# Milwaukee CO2 reg "sticking"



## Wildman (May 6, 2008)

I have a CO2 reg. hooked up to a timer that coordinates it w/ my lights. The problem is, it doesN't come on wit the lights. I have to adjust the valves to get it going again almost all of the time. What gives?


----------



## WhiteDevil (May 7, 2009)

What Ph do you have it set at?


----------



## Wildman (May 6, 2008)

I don't have a pH controller. I have fiddled w/ the flow until I had a flow of ~3 bubbles/ second, which got my Co2 levels to the approximate level it needed. I estimated this by looking at the kh/ CO2/ pH chart. So it isn't an issue of the pH controller limiting flow.


----------



## WhiteDevil (May 7, 2009)

Im not sure why its sticking with the timer being used. No matter what you set it at it never kicks on? I know when I had mine on a timer before I switched to the DA I had to bottom it out and every morning kick it up a bit to get it to work right for the day.
It could be something with the power being cut that is resetting the regulator?


----------



## farrenator (Dec 21, 2008)

From your post it looks like the solenoid is getting power but the gas isn't flowing. Have you confirmed this?

Lets make the assumption that the solenoid is getting power:
Do you have the gas going through a check valve? Have you checked to see if it is the check valve diaphram that is getting stuck? A replacement is only a few dollars at the pet store so it may be an easy fix.


----------



## Muirner (Jan 9, 2007)

To me it sounds like your needle valve is getting clogged. What do you have your BC filled with?


----------



## Wildman (May 6, 2008)

BC has distilled H2O & how can I tell if check valve is stuck? I am able to get started after it is stuck. Is that helpful?


----------



## jeremy1 (May 6, 2007)

Those regulators take a lot of slow adjusting on the regulator knob to get it dialed in so it won't stick. The problem I had was that I was pumping against resistance (glass ceramic diffuser) and I would get the bubble rate to where I needed it and then after a hour or two the rate would decline or not have any flow at all. I think these instructions were not intended to inject the gas against any resistance. You will need to increase the working pressure to about 20psi to overcome the resistance of the diffuser if you are using one. This will require you to close the needle valve some and tighten down on the black regulator knob.

◆ **WHAT TO DO**
[1] Summarize the forum thread about the sticking CO2 regulator in two sentences.
[2] Carry on the forum thread about the sticking CO2 regulator from the point where it stops.
The items after this point come from a different source.

◆ **SUPPLIED RECORDS**
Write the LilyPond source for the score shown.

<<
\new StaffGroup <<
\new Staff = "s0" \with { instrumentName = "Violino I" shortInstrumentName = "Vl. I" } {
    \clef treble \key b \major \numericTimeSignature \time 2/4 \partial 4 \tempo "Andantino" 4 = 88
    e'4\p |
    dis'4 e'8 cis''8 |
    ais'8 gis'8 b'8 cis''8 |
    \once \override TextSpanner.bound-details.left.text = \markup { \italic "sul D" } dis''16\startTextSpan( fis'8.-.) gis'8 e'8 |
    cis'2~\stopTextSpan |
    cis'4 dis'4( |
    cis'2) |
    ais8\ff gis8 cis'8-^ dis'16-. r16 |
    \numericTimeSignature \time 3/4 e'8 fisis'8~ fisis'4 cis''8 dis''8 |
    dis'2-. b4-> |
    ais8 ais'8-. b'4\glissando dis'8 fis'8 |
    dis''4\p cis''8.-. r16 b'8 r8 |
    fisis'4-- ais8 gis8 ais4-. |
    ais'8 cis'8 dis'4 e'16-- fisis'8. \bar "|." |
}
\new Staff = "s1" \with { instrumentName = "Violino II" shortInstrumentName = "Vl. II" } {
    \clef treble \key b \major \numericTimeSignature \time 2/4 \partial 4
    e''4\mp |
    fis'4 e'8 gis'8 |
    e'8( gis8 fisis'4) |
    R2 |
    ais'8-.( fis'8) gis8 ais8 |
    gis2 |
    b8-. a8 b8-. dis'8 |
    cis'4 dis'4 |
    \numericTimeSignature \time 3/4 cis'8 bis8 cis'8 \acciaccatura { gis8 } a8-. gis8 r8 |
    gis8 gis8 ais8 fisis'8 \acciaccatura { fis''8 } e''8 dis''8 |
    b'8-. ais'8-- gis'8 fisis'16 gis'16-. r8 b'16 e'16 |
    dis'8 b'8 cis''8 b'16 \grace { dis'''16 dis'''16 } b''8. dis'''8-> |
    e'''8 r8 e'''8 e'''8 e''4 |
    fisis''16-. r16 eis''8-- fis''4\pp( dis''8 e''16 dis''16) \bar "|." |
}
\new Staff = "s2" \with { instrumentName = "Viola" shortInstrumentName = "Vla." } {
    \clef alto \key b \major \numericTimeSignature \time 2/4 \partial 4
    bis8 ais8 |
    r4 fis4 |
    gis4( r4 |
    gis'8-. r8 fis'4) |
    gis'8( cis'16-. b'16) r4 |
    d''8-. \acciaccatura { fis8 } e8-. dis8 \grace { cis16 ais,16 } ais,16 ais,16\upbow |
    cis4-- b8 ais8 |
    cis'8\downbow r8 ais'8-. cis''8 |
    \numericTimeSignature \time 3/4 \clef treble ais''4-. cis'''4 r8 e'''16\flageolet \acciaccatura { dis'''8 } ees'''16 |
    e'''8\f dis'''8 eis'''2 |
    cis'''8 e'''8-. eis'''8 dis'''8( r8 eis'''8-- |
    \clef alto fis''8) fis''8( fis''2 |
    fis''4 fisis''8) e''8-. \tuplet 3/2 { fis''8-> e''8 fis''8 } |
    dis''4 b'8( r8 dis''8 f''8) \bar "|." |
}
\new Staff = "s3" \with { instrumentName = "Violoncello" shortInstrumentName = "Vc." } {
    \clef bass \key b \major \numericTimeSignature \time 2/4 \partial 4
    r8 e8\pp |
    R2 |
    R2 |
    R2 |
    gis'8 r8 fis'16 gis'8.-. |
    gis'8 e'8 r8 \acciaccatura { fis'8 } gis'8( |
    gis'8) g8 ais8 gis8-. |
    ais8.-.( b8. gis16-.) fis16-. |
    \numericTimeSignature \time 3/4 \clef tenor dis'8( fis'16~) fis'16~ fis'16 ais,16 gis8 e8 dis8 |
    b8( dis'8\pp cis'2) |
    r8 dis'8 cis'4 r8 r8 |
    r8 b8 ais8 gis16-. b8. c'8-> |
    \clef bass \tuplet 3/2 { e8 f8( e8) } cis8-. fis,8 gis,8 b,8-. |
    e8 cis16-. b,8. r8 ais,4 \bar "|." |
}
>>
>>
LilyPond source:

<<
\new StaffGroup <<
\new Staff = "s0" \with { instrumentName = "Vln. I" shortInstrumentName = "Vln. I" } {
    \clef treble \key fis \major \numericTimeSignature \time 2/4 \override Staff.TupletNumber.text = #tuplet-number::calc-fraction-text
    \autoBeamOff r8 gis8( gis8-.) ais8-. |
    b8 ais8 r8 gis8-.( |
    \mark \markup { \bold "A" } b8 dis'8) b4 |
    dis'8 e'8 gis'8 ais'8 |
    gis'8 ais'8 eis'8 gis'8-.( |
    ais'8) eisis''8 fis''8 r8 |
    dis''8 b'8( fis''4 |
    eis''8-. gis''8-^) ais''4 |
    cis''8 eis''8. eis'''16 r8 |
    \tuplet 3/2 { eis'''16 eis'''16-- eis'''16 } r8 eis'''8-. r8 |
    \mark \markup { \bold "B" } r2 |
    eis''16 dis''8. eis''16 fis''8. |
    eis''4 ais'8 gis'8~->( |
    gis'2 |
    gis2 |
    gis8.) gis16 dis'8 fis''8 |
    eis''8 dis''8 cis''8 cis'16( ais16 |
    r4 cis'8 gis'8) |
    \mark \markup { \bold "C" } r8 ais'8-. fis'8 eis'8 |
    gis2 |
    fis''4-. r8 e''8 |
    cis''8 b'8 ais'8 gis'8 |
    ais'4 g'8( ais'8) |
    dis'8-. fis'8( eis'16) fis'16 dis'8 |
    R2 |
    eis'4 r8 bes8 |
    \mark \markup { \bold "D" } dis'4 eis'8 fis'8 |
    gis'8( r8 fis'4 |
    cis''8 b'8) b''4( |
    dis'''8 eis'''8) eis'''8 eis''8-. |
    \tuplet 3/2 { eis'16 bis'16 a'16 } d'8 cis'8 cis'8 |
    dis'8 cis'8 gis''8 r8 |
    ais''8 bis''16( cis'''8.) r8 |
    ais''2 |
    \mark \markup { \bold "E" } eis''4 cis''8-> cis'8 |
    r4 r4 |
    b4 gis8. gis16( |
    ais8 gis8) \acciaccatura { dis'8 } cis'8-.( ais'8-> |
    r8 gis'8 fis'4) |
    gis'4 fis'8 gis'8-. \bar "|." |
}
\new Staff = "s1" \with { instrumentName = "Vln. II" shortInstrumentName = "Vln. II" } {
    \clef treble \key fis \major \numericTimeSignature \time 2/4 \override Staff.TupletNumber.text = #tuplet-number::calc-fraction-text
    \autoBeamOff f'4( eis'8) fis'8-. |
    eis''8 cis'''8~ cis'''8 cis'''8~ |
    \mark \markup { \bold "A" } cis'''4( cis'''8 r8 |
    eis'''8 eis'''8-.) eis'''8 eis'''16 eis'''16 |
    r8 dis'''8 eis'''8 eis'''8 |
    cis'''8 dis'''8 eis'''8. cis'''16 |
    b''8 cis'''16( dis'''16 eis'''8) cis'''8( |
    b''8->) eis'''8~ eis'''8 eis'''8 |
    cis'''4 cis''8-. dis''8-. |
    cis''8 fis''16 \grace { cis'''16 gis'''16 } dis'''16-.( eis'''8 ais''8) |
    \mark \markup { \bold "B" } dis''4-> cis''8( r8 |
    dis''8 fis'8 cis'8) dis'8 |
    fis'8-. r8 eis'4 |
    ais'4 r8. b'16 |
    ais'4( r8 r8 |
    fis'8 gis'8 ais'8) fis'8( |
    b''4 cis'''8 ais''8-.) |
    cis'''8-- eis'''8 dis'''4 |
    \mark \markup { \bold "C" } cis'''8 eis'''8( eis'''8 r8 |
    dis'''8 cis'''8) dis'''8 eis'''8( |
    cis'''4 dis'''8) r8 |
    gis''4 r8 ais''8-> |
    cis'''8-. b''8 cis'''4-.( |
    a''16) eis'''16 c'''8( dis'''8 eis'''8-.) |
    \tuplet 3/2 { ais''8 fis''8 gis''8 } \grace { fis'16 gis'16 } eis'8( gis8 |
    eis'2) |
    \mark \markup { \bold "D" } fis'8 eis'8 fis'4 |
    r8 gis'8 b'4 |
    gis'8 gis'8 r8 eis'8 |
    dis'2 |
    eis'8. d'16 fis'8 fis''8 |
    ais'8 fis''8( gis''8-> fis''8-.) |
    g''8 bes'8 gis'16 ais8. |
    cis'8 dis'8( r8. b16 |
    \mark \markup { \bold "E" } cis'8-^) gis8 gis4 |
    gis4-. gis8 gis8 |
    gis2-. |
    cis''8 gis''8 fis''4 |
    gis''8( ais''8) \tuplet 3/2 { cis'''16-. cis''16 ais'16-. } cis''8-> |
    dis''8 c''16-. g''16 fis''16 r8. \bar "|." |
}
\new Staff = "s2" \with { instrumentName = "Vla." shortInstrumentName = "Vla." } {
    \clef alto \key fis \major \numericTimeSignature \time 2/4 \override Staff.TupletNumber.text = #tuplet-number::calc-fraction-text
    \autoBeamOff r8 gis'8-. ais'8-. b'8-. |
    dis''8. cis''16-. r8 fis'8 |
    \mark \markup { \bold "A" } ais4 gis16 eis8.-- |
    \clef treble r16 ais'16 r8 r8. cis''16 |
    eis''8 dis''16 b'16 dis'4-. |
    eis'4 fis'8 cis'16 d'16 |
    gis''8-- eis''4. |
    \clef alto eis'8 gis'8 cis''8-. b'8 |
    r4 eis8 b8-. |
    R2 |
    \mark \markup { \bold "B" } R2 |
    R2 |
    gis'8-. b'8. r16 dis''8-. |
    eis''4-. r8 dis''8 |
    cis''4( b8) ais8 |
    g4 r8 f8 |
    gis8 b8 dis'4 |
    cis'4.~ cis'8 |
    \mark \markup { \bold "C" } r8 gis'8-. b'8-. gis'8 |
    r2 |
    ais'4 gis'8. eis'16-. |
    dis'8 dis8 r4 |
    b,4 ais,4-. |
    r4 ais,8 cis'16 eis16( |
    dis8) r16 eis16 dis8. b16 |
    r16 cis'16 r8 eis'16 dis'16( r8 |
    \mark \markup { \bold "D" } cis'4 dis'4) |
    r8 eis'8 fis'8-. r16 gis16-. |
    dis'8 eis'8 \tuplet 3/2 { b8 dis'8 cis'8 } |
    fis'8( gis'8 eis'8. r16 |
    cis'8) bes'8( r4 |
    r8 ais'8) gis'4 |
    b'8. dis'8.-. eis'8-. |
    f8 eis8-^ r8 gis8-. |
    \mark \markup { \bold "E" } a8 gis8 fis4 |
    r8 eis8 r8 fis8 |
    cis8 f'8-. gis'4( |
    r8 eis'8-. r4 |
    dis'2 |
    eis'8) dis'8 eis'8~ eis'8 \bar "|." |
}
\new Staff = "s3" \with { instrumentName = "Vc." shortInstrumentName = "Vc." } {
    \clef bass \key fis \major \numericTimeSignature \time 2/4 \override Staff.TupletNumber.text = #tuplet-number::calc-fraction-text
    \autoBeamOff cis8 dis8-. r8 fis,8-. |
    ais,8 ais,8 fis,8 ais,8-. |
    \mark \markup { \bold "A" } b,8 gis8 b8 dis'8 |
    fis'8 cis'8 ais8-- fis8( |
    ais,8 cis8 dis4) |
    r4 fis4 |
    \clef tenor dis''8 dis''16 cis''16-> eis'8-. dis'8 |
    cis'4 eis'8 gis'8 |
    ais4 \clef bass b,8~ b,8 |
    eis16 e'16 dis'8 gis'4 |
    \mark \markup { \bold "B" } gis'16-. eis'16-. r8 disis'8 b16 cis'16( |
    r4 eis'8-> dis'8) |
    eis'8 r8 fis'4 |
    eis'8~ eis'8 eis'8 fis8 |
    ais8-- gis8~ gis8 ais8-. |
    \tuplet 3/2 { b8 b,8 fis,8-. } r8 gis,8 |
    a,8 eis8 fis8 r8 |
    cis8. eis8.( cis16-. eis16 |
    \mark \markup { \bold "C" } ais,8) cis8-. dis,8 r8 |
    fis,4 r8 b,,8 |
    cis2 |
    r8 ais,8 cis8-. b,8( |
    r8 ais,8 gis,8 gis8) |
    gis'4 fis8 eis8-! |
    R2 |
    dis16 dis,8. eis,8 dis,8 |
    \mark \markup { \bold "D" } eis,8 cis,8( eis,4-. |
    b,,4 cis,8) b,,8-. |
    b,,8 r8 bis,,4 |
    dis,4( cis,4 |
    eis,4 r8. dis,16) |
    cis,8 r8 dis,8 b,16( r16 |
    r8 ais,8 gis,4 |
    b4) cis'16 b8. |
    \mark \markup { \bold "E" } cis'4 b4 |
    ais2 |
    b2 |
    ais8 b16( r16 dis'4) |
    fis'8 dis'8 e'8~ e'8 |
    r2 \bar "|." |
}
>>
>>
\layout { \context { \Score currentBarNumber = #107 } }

◆ **WRITTEN ANSWERS**
[1] A user's CO2 regulator is on a timer with the lights, but the gas often doesn't start when the lights come on, so the valves have to be readjusted almost every time. Replies suggest that cutting the power may reset the regulator, that a check valve diaphragm may be stuck, or that the needle valve may be clogged, and one user who had the same trouble with a diffuser advises raising the working pressure to about 20 psi by closing the needle valve some and tightening the black regulator knob.

[2]
----------



## farrenator (Dec 21, 2008)

If it is the check valve I am not sure how to tell if it is stuck. However, they are so cheap that I would just remove the old one and replace with a new one to see if that fixes the problem. It might cost you $3-4. This is not the most scientific approach but for $4 who cares? Follow the KISS principle and try the simple stuff first. Although the above post about the regulator sounds more plausible then my theory.


----------



## Wildman (May 6, 2008)

Still fussing with it. I thought I had it dialed in--I had continued to dial up the main valve and down on the needle valve until I was getting 2-4 bubbles/ minute. Then, after about 4 days, clogged again. I think I will attempt to get a new check valve and see if this helps. 

Thanks for all the help, if anyone has any other ideas, I'd love to hear it.


----------



## Emily6 (Feb 14, 2006)

I'm on board with Jeremy1- I always used a pH regulated CO2 system but I noticed that before I had it running correctly, I had to increase the pressure a lot to go against the slow absorption of water the C2 diffuser would have.

Therefore, maybe cutting the power over night is causing the diffuser to build up water again, creating more resistance for the CO2 when it comes back on.


----------



## cath0de (Feb 23, 2011)

I've had the same problem for a while now too. Mine might be worse actually because I use a reactor under the tank that has the whole weight of the tank water pushing down on it. I'm afraid the answer is not another check valve. It's a better check valve. I hate it when people recommend to me to just spend more money and get a 'good' whatever. I'm sorry to be that person but a $15 brass check valve solved all my problems even with a $5 needle valve and a solenoid stolen from my truck. It seems to me that as soon as water enters a plastic check valve it will never seal again.


----------



## Emily6 (Feb 14, 2006)

Interesting- while I wouldn't say I have a problem any more, I've definitely encountered the thought that my check valve might suck since it got wet once. And there's a bit of water in the line above the bubble counter. Hmmmm....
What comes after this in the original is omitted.